Film & TV

Netflix’s Bird Box Worth a Flutter

Bird Box (Netflix)
It’s not a great flick, but it’s fit for holiday viewing.

Based on the trailer, I was afraid Netflix’s new movie Bird Box was going to be one of those unbearable children-in-peril movies. But it’s not that. The intensity level is only moderate. I was equally worried that it would be one of those downer-apocalypse movies like Children of Men or The Road (as opposed to exciting-apocalypse movies such as I Am Legend or World War Z). Bird Box isn’t really like that, either. Instead it’s a stack of Hollywood templates from different eras — the high-concept movie, the disaster epic, the zombie flick. Though violent, it isn’t especially disturbing, and there is no allegorical heavy lifting to be done, which means I declare Bird Box fit for holiday viewing, at least among adults. A couple of glasses of wine might even improve the experience. (But don’t do the same with Netflix’s other big movie, Roma, which demands concentration.)

Is Bird Box good? Not particularly, but it holds the interest. Sandra Bullock stars as a San Francisco painter and reluctant mother-to-be; after her ultrasound, she gazes longingly at a pamphlet about adoption. Along with her sister (Sarah Paulson), Bullock’s Malorie gets caught up in a viral epidemic of sudden-onset-insanity. (Don’t laugh; I recall such a thing actually happening in the United States as recently as Nov. 9, 2016.) People get a glassy look in their eyes, some unseen force grips them, and they step in front of a speeding truck or dutifully climb into a burning car. This sequence is a bit gory.

Somehow a hardy handful of survivors manage to rush into a house and bolt the door while they figure out what’s happened: Anyone outdoors with eyes open gets transfixed by some force (unseen by us viewers) that compels suicide. Only by using a blindfold while outdoors can one hope to survive. Inside, you’re okay as long as you keep the windows blacked out. And there’s an additional wrinkle involving people who were already lunatics to begin with, who are affected by the visions in a different way.

Mostly the film appealed to me on grounds of nostalgia — remember the gimmicky, high-concept flick that was designed to be explainable in a 30-second TV commercial? Movies like Indecent Proposal (1993), Ransom (1996), and Phone Booth (2002)? The studios decided that explaining a new idea every time they had a movie to roll out was too difficult and too expensive, so they switched to bombastic spectacle rather than intriguing story as the primary selling point, relying heavily on familiar characters. These days the high-concept movies tend to be low-budget ones like A Quiet Place.
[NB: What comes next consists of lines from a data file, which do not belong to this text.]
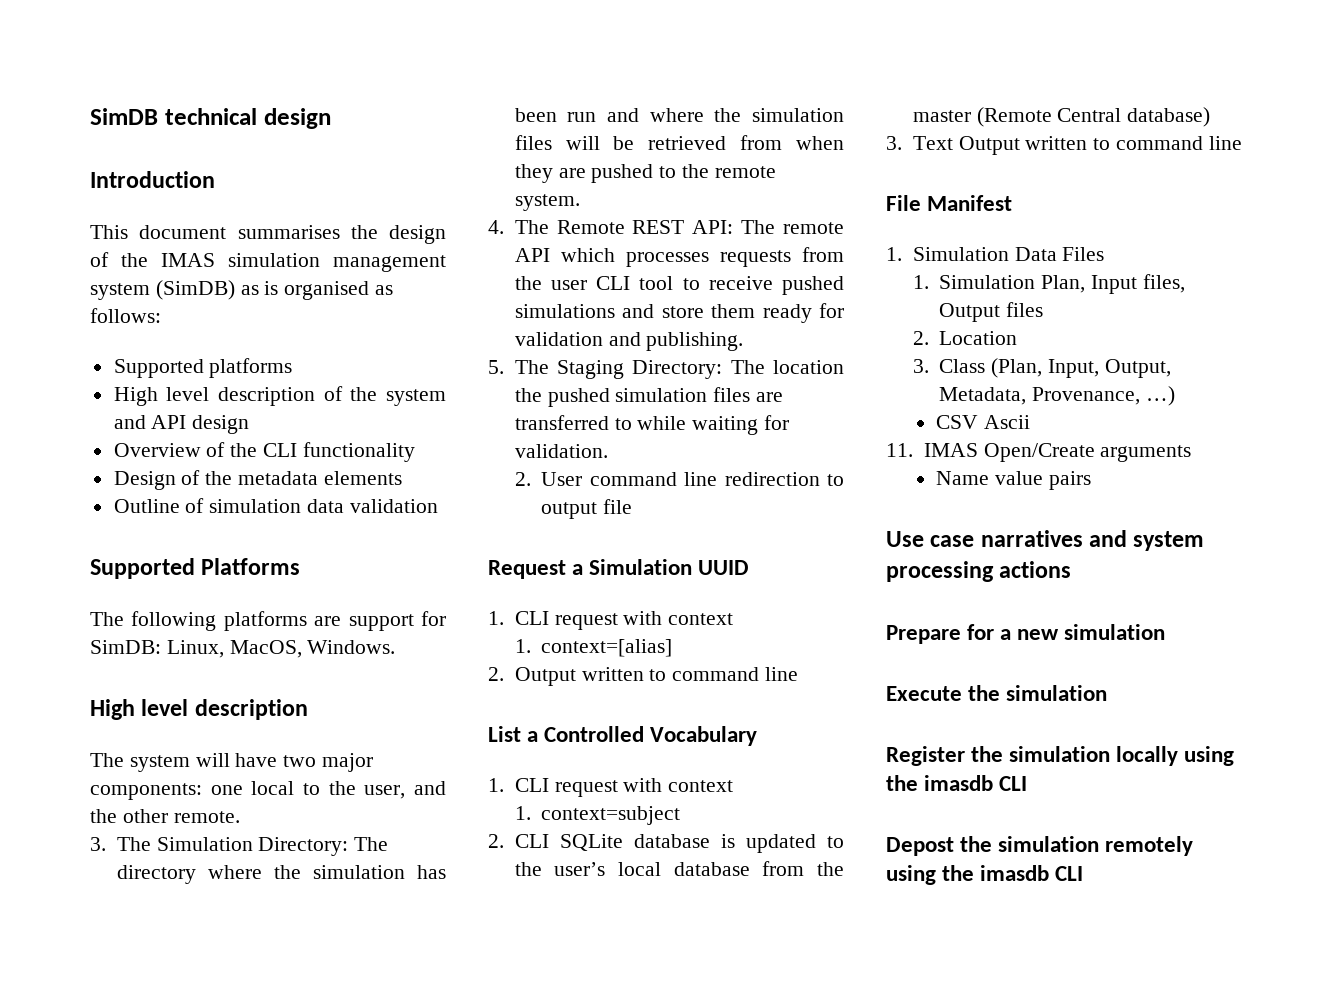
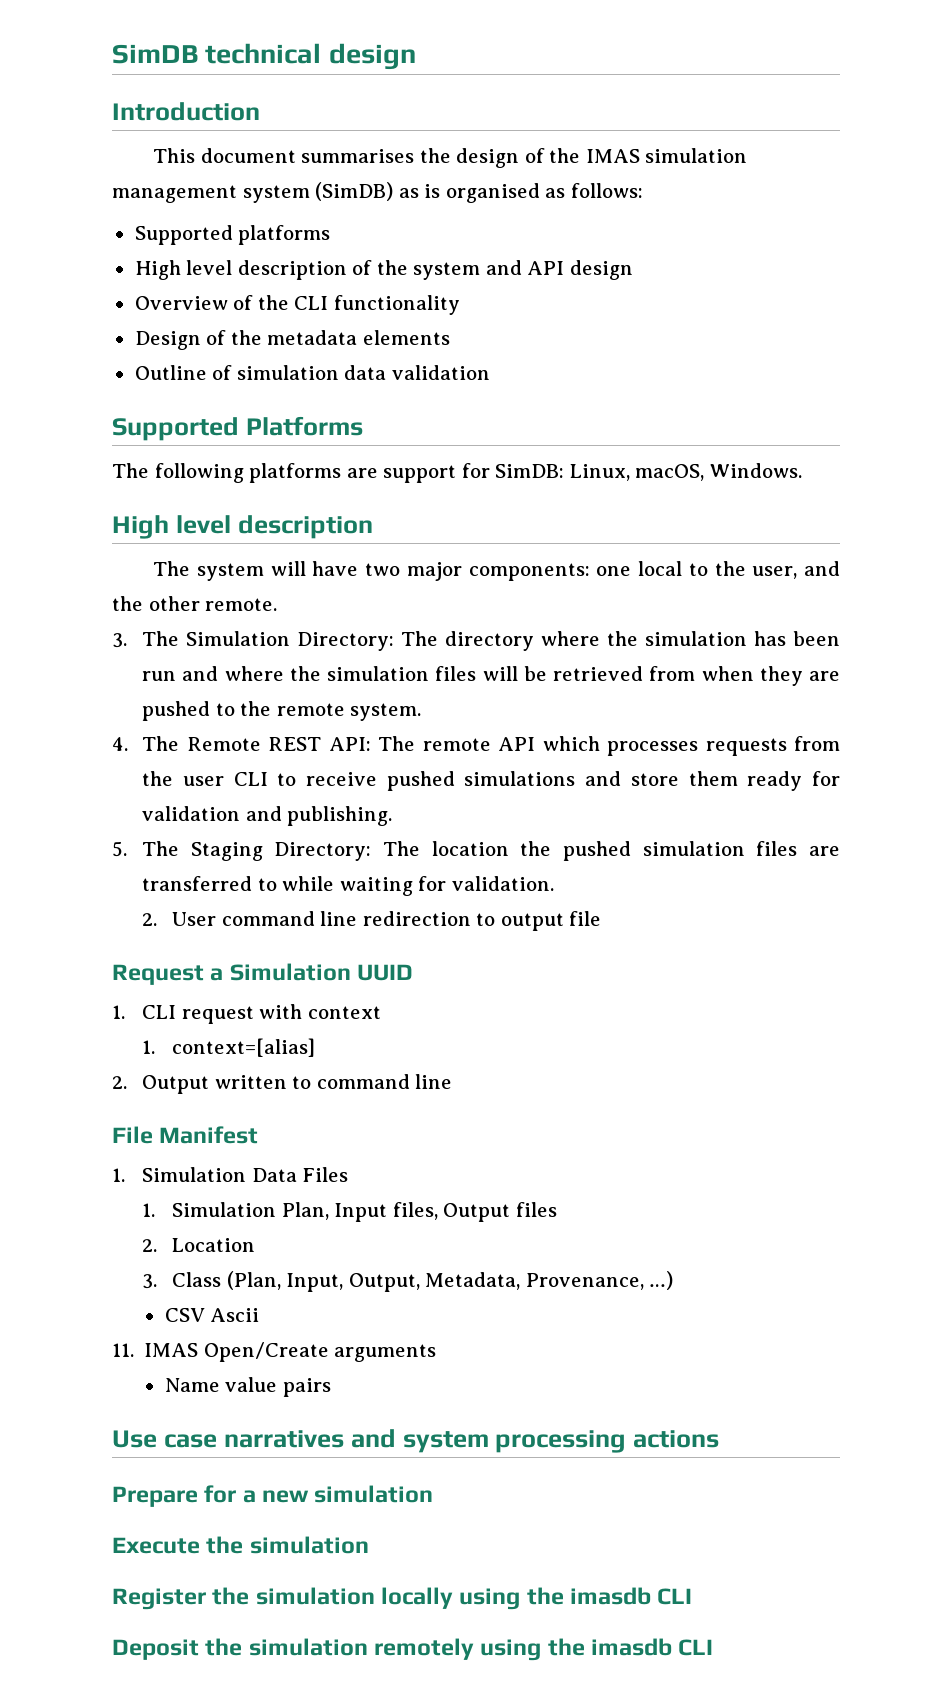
[229,640,302,658] MacOS, -> [635,464,705,481] macOS,
[639,276,674,290] tool -> (268, 779) none
[488,726,758,746] [488,778,734,797] [514,806,681,825] [488,834,844,853] [514,861,844,876] [912,107,1211,127] [886,136,1242,155] // List a Controlled Vocabulary // 1. CLI request with context // 1. context=subject // 2. CLI SQLite database is updated to the user’s local database from the master (Remote Central database) // 3. Text Output written to command line -> (453, 1081) none
[886,837,954,856] Depost -> [112,1639,199,1660] Deposit

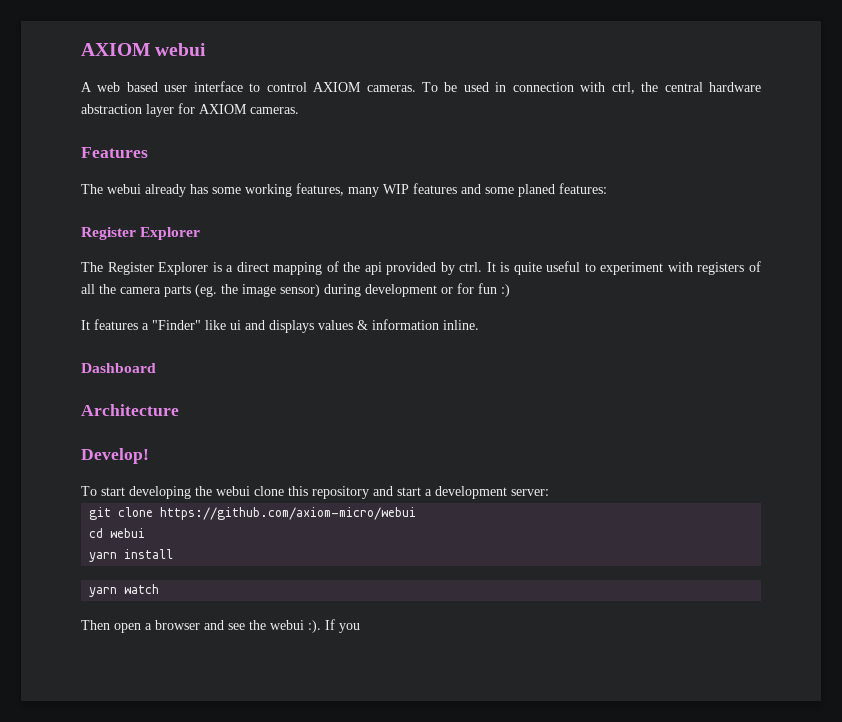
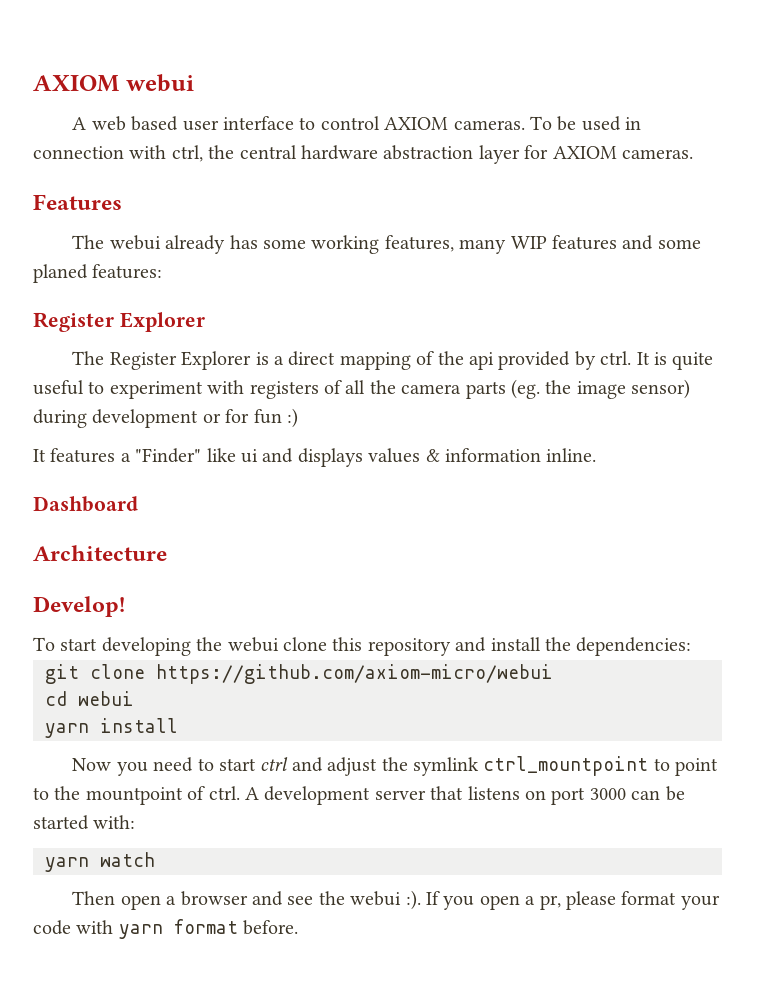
[397,486,549,499] start a development server: -> [490,637,692,656] install the dependencies:
(174, 554) none -> [72,756,719,776] [33,786,685,805] [33,815,136,830] // Now you need to start ctrl and adjust the symlink ctrl_mountpoint to point to the mountpoint of ctrl. A development server that listens on port 3000 can be started with:
(360, 628) none -> [479,891,720,910] [33,919,299,939] open a pr, please format your code with yarn format before.

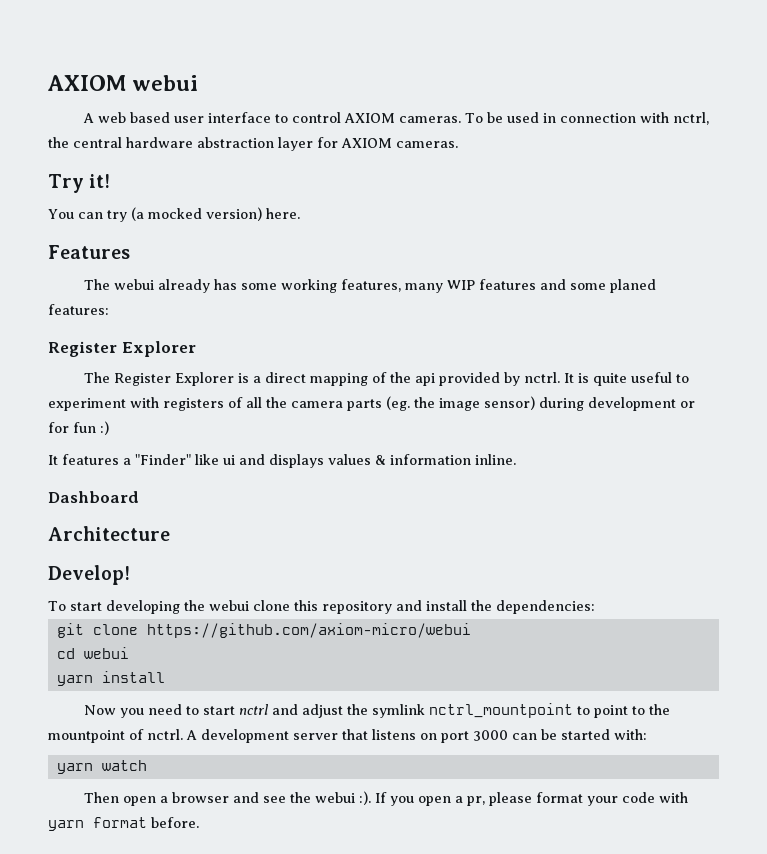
[171,145,203,162] ctrl, -> [673,112,710,125] nctrl,
(693, 154) none -> [48,174,111,193] [48,207,300,222] // Try it! // You can try (a mocked version) here.
[600,351,632,365] ctrl. -> [524,372,561,383] nctrl.
[260,757,289,771] ctrl -> [239,704,270,715] nctrl
[483,756,649,776] ctrl_mountpoint -> [429,703,574,718] nctrl_mountpoint
[208,786,240,800] ctrl. -> [147,729,183,740] nctrl.

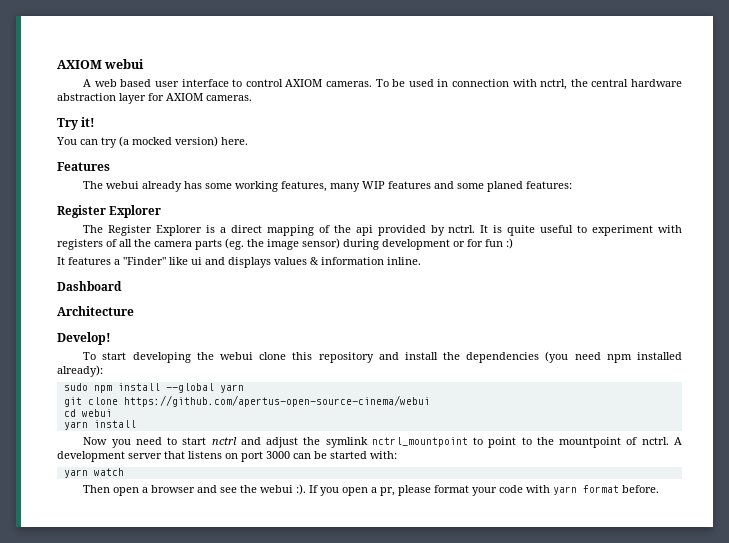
[495,600,595,614] dependencies: -> [466,351,682,363] [57,365,103,377] [63,383,244,393] dependencies (you need npm installed already): // sudo npm install --global yarn
[146,623,471,638] https://github.com/axiom-micro/webui -> [123,395,430,407] https://github.com/apertus-open-source-cinema/webui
That John Krasinski film was more serious about maintaining a sense of omnipresent danger than is Bird Box, which frequently takes breaks for levity. Smartass one-liners are probably not going to fill your mind in the event that everyone you know should kill themselves in the most horrible way imaginable. But screenwriters can’t resist them (although Krasinski, to his credit, left them out of A Quiet Place). I didn’t mind. I appreciated the throwback quality. Directed by Susanne Bier, Bird Box is shameless entertainment, so hurrah for that.

How shameless? We’re talking Poseidon Adventure shameless; there’s a demographically diverse array of strangers, thrown together under impossible strain. Who. Will. Survive? The strenuously motley crew includes a crusty cynic (John Malkovich); a funny geek (Lil Rey Howery) who (somehow) has all the exposition we need about how the suicide force works; a mawkishly brave fat girl (Danielle MacDonald) who is like the reincarnation of Shelley Winters; and a cool guy (Trevante Rhodes) who is nice enough to be a love interest for Malorie. Rhodes is 26 years younger than Bullock, and I don’t see a lot of spark between them, but both actors give it their best shot.

Bird Box (whose villainous unseen force seems borrowed from the one in M. Night Shyamalan’s ludicrous enviro-disaster parable The Happening) undercuts its own attempts at suspense by indulging in the hackneyed device of chopping up the story and telling it out of sequence. Half the movie depicts Malorie’s lonely struggle to move down a river to safety while she and two children are blindfolded; intercut with those scenes are the ones serving up the backstory, starting five years ago, when the plague began and those strangers huddled together in that house. So it’s pretty much assured from the start that bad things are going to happen to everyone except the star and the children.

Bullock is essentially pulling a Mel Gibson or a Will Smith: She’s the star, her character is going to find a way to persevere, this is why you bought your ticket. So what if Malorie is a painter with seemingly no expertise in survival techniques? She’s also a mom, and as we learned from Gravity (and The Blind Side), don’t cross Sandy Bullock when her maternal side gets activated. If it’s her against unseen monsters, feel sorry for the monsters.